What the task asks: Reproduce the data below verbatim, from the first line through the line containing "Dot at: (261, 136)".

Records to use:
—————
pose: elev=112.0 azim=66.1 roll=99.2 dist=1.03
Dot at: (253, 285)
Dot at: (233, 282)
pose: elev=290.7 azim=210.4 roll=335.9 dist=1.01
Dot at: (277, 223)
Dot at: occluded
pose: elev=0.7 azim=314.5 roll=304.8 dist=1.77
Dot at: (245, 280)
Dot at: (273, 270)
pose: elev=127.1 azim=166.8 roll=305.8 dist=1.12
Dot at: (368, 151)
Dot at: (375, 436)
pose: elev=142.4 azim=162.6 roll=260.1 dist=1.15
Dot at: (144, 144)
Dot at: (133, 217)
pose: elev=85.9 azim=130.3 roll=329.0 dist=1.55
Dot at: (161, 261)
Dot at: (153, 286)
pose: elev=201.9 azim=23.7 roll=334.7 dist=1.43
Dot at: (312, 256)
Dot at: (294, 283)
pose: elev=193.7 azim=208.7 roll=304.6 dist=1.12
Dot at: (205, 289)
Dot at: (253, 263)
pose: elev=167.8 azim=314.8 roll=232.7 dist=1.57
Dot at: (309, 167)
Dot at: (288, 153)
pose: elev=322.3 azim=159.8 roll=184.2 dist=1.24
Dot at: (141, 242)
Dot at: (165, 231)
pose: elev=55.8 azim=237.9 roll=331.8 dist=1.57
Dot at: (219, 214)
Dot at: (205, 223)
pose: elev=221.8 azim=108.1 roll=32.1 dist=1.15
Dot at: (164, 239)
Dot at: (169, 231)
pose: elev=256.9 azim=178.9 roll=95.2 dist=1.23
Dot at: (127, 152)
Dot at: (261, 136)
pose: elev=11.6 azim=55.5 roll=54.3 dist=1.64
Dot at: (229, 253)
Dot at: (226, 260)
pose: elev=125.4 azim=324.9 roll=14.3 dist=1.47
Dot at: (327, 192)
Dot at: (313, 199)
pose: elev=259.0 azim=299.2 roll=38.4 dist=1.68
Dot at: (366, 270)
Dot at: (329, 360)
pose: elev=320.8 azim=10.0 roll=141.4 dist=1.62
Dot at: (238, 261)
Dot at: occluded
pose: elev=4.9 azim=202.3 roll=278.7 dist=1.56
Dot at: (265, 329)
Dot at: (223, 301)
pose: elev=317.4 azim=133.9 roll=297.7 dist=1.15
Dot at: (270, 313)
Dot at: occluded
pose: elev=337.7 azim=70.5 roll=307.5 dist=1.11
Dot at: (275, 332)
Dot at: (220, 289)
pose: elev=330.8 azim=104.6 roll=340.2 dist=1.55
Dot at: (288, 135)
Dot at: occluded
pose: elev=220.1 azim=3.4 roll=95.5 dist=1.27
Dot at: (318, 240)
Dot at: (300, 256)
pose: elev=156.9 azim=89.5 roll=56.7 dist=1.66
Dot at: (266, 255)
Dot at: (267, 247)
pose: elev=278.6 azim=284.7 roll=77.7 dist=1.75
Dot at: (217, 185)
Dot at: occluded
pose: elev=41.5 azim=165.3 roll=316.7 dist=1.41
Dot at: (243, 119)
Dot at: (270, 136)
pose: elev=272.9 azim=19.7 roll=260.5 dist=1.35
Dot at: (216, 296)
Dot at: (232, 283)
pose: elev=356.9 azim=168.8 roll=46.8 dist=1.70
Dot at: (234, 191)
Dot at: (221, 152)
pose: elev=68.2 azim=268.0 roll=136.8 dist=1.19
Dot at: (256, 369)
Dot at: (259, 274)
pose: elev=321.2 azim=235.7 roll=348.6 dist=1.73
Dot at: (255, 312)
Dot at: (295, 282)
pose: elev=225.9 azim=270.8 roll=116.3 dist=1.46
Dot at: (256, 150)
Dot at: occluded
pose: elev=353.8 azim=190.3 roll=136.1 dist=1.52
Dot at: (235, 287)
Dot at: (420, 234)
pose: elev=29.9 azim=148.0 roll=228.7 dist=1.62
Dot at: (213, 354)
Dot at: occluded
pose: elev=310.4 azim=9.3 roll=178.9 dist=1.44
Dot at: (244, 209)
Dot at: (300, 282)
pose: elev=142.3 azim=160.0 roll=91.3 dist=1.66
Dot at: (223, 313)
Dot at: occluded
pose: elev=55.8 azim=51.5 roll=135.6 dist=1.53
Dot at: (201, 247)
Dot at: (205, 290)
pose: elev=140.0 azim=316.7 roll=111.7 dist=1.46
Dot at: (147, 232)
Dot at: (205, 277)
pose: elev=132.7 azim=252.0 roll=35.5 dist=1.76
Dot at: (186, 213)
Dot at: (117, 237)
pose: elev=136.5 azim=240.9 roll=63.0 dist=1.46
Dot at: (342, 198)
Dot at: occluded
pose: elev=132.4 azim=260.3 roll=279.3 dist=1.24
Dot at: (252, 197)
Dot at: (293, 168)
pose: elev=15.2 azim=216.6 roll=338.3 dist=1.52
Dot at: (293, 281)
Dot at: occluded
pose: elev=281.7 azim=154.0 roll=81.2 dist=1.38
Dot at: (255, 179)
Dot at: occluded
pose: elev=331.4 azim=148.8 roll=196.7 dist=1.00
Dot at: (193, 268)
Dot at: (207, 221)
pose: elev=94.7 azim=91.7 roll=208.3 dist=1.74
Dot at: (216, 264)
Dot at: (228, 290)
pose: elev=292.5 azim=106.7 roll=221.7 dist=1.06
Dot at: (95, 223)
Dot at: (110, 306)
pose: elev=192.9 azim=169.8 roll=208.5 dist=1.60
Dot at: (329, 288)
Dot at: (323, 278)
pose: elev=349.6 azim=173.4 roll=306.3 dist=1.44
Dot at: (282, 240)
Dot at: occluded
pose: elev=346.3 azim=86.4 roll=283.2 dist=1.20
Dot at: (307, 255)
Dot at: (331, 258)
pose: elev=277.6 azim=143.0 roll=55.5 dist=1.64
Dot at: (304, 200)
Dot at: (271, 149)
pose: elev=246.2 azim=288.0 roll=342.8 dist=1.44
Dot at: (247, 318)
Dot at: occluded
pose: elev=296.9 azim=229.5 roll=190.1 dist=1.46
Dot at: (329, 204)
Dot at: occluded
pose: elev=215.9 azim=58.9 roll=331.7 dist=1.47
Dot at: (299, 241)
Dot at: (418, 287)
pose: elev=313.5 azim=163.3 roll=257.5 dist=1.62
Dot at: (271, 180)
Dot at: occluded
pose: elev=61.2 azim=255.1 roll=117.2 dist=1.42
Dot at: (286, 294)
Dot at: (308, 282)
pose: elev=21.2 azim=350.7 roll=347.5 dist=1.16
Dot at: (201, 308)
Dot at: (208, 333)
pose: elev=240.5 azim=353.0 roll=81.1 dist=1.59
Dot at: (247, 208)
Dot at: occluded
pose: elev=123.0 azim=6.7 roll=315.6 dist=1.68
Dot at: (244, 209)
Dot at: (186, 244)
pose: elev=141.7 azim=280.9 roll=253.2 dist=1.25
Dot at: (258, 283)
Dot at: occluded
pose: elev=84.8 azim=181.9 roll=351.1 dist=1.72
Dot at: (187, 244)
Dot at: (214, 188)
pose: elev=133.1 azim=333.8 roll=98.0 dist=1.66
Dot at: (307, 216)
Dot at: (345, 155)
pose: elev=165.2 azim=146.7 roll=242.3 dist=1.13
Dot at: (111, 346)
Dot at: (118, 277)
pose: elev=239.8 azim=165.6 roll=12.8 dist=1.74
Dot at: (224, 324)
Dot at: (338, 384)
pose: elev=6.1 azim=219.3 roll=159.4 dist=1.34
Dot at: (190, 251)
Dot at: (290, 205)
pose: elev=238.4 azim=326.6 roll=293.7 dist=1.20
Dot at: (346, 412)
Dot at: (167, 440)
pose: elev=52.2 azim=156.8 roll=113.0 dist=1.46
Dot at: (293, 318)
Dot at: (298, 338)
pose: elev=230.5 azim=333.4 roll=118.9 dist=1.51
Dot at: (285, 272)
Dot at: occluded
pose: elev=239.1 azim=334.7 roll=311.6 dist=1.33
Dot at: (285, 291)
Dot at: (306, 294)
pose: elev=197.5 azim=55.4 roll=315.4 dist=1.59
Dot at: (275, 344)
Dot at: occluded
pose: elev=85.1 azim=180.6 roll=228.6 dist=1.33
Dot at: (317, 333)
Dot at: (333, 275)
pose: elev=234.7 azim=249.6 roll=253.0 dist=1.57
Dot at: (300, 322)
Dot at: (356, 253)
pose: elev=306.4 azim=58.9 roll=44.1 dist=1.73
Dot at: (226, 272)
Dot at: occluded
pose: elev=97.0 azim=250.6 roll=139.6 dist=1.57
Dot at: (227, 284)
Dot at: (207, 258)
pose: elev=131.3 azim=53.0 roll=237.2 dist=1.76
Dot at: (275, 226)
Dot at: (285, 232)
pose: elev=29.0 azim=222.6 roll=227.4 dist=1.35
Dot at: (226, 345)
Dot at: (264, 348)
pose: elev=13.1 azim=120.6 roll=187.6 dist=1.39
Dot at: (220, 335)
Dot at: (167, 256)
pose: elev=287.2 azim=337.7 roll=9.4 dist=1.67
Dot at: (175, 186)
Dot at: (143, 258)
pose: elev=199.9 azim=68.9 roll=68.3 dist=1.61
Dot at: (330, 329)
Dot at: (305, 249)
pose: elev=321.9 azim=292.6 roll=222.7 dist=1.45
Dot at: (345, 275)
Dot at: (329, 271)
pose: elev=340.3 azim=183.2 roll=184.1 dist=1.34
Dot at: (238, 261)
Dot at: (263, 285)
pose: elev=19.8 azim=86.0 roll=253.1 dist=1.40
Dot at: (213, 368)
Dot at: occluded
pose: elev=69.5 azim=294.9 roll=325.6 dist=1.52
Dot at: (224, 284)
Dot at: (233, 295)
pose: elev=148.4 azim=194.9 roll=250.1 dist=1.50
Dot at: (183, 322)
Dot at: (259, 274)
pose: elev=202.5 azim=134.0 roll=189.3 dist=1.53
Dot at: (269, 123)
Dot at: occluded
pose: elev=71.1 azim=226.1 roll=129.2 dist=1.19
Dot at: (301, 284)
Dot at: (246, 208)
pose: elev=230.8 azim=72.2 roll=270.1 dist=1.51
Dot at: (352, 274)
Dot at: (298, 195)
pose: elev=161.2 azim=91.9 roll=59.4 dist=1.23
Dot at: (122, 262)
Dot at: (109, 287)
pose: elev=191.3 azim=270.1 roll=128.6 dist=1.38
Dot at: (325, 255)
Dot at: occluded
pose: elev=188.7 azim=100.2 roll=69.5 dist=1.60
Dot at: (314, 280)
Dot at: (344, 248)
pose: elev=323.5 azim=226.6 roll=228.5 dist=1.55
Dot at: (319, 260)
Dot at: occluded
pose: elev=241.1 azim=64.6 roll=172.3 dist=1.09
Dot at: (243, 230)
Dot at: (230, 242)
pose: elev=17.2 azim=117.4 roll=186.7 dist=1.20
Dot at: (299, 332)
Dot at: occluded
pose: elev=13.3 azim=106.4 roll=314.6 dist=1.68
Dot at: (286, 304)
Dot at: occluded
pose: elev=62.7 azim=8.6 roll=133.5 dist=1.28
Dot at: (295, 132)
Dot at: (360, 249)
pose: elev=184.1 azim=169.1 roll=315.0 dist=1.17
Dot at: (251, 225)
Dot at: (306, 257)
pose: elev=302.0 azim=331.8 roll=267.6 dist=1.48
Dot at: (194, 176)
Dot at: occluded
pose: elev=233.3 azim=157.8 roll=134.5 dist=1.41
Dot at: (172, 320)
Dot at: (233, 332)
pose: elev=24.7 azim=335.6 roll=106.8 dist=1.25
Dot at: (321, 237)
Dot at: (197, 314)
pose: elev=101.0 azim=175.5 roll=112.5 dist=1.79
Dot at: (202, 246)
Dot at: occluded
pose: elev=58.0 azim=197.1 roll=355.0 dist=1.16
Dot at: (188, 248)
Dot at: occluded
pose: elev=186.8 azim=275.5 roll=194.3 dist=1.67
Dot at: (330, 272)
—————
Right answer:
pose: elev=112.0 azim=66.1 roll=99.2 dist=1.03
Dot at: (253, 285)
Dot at: (233, 282)
pose: elev=290.7 azim=210.4 roll=335.9 dist=1.01
Dot at: (277, 223)
Dot at: occluded
pose: elev=0.7 azim=314.5 roll=304.8 dist=1.77
Dot at: (245, 280)
Dot at: (273, 270)
pose: elev=127.1 azim=166.8 roll=305.8 dist=1.12
Dot at: (368, 151)
Dot at: (375, 436)
pose: elev=142.4 azim=162.6 roll=260.1 dist=1.15
Dot at: (144, 144)
Dot at: (133, 217)
pose: elev=85.9 azim=130.3 roll=329.0 dist=1.55
Dot at: (161, 261)
Dot at: (153, 286)
pose: elev=201.9 azim=23.7 roll=334.7 dist=1.43
Dot at: (312, 256)
Dot at: (294, 283)
pose: elev=193.7 azim=208.7 roll=304.6 dist=1.12
Dot at: (205, 289)
Dot at: (253, 263)
pose: elev=167.8 azim=314.8 roll=232.7 dist=1.57
Dot at: (309, 167)
Dot at: (288, 153)
pose: elev=322.3 azim=159.8 roll=184.2 dist=1.24
Dot at: (141, 242)
Dot at: (165, 231)
pose: elev=55.8 azim=237.9 roll=331.8 dist=1.57
Dot at: (219, 214)
Dot at: (205, 223)
pose: elev=221.8 azim=108.1 roll=32.1 dist=1.15
Dot at: (164, 239)
Dot at: (169, 231)
pose: elev=256.9 azim=178.9 roll=95.2 dist=1.23
Dot at: (127, 152)
Dot at: (261, 136)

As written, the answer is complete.